# Bricklayer Skills Assessment - With Agent or Not!



## Sammy77 (Oct 16, 2007)

Hi everyone, 

Hope you all had a good christmas 

Anyway back to reality.... We have been looking at the finance situation, and the only way we are going to afford the whole visa process (Using an agent) is through selling the house first which could take forever. One of the things we could do in the meantime is start the Vetassess skills assessment!!! As the title says, my OH is a bricklayer. 

Has any other Bricklayers completed the assessment for Vetassess and any advice on the best way to do? and has anyone done this assessment without using an agent.

Sorry about all the waffle 

Thanks in advance


Lisa x


----------



## alaina (Oct 14, 2007)

hi 
we are applying for the skills assessment at the moment - my husband is also a bricklayer - we do have an agent and have found their tips and guidance v usefull.

I do agree it is expensive but if it gives you the best chance of a positive outcome we think it is worth it.
It does involve lots of evidence gathering - references - tax and NI records - accounts - etc  we think we should have all our info in the next week or so..

We have not heard from any one who has completed the skills test yet - if my husband gets to do the test we will let you know what it is like.

We are getting our house ready to put for sale in Spring next year - we have been told not to do this until we get the visa - but we have decided to sell regardless of the out come of our visa application.

We are hoping to go to Western Australia (hoping that there is plenty of work for skilled brick layers!!).

Good luck with your application 
x


----------



## Sammy77 (Oct 16, 2007)

*Vetassess - Bricklayer*

Hi Alaina

Thanks for your response, we have said the same, ideally, we would like to put the house on the market about June time, and we have said the same regardless of the outcome of the Visa, we want to move anyway, ideally we want a bigger house with a Garden, at the moment we only have a Yard, which was fine before we had the boys 

Good luck with everything 

Le x


----------



## jarjar (Dec 31, 2007)

Hi there Lisa,
the skills assessment is such an easy form, you can do it yourself, not much involved in it. It is much more quicker to DIY as this may take the agent longer to prioritise over other work. I have a fantastic agent in Australia who told us to do it ourselves. Also the police checks, you should diy too.


----------



## alaina (Oct 14, 2007)

hi
just read your message - i agree the form itself is straight forward - but weren't you asked for all the other supporting documents? we have a whole list - references, letteres from inland revenue, accountants, accounts and sworn declarations to be made at a solicitors office? 

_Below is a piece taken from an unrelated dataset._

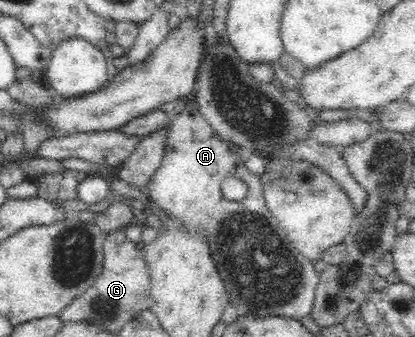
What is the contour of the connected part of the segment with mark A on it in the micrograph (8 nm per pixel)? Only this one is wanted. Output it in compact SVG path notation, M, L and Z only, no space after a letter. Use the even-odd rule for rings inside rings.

Prehaps we have to do all this because my husband is self employed? getting all this info from 3rd parties is taking some time...

what did you have to do? and what stage are you at? any advice at this stage is very helpful.

many thanks


----------



## dixonclan (Jan 16, 2008)

Hi there i have just read all the notes and seem interested to know does anybody know where the best places to live in Australia is for the most work for a bricklayer. We have a visa that is allowing us to live anywhere but we like the look of Adelaide but i looked up a job site for Australia and most the worked seemed to be in Brisbane. If so can anybody let me know how quick it is to find work and rent a house as we will have to treat it as a holiday and book a hotel what with having 3 kids in tow.
Any information is greatly received. We also used an agent and it took about 6 months and they let us pay bit by bit which is handy when you are trying to live in this country and rubbish wages.
Thankyou Dixon Family


----------